EXERCISE BRIEF: Rewrite the lines below, putting "révision" wherever "cassation" appears and keeping everything else the same. Omit the pictures from your answer.

[Dataset entries]
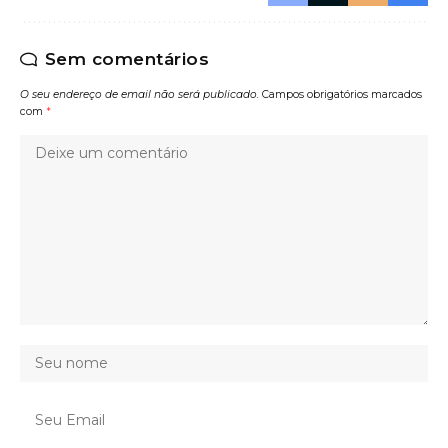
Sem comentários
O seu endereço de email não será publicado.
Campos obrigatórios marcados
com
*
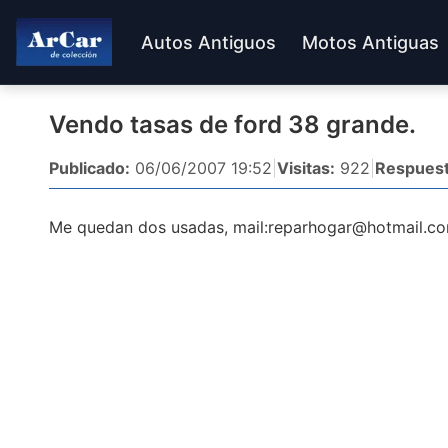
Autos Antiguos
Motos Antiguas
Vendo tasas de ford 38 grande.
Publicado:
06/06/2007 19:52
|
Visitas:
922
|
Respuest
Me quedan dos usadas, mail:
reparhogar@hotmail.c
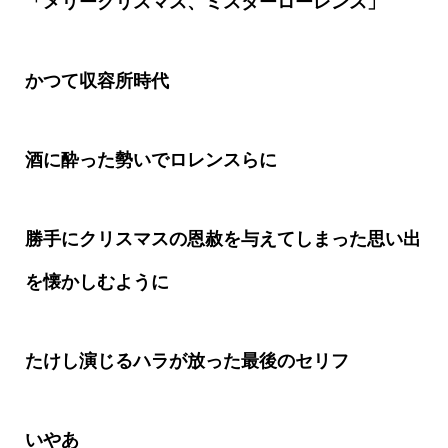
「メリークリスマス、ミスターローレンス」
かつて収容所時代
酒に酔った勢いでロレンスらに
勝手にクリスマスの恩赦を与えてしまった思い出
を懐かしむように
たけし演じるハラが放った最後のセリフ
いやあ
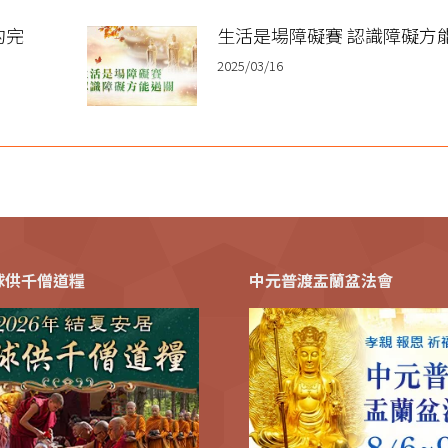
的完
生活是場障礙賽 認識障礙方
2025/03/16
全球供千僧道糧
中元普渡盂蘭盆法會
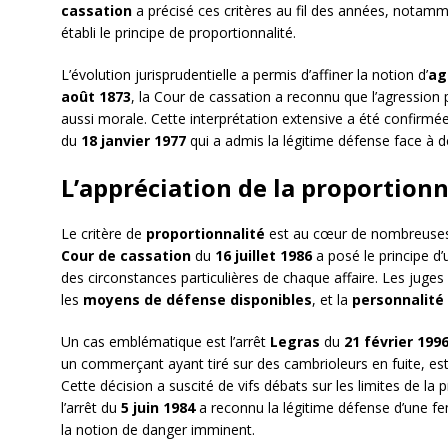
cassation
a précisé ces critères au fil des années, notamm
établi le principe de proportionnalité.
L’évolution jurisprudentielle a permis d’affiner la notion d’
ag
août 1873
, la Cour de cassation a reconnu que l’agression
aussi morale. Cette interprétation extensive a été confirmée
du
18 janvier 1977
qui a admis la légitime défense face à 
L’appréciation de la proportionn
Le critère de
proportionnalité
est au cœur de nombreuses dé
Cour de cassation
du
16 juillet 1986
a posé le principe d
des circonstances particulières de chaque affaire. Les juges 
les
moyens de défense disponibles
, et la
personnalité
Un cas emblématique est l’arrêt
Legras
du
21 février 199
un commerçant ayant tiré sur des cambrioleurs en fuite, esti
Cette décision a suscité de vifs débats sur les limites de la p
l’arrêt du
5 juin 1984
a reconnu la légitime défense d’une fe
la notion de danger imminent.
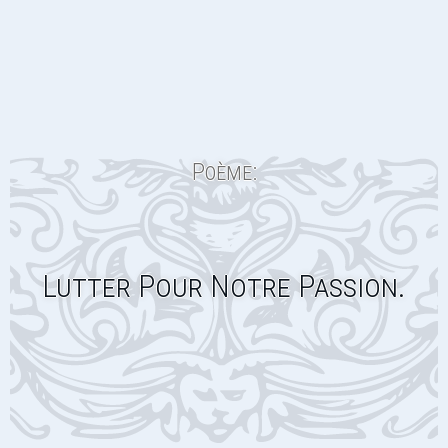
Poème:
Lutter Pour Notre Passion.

TASK OUTPUT:
Sem comentários
O seu endereço de email não será publicado.
Campos obrigatórios marcados
com
*
Autos Antiguos
Motos Antiguas
Vendo tasas de ford 38 grande.
Publicado:
06/06/2007 19:52
|
Visitas:
922
|
Respuest
Me quedan dos usadas, mail:
reparhogar@hotmail.c
「メリークリスマス、ミスターローレンス」
かつて収容所時代
酒に酔った勢いでロレンスらに
勝手にクリスマスの恩赦を与えてしまった思い出
を懐かしむように
たけし演じるハラが放った最後のセリフ
いやあ
的完
生活是場障礙賽 認識障礙方
2025/03/16
全球供千僧道糧
中元普渡盂蘭盆法會
révision
a précisé ces critères au fil des années, notamm
établi le principe de proportionnalité.
L’évolution jurisprudentielle a permis d’affiner la notion d’
ag
août 1873
, la Cour de révision a reconnu que l’agression
aussi morale. Cette interprétation extensive a été confirmée
du
18 janvier 1977
qui a admis la légitime défense face à 
L’appréciation de la proportionn
Le critère de
proportionnalité
est au cœur de nombreuses dé
Cour de révision
du
16 juillet 1986
a posé le principe d
des circonstances particulières de chaque affaire. Les juges 
les
moyens de défense disponibles
, et la
personnalité
Un cas emblématique est l’arrêt
Legras
du
21 février 199
un commerçant ayant tiré sur des cambrioleurs en fuite, esti
Cette décision a suscité de vifs débats sur les limites de la p
l’arrêt du
5 juin 1984
a reconnu la légitime défense d’une fe
la notion de danger imminent.
Poème:
Lutter Pour Notre Passion.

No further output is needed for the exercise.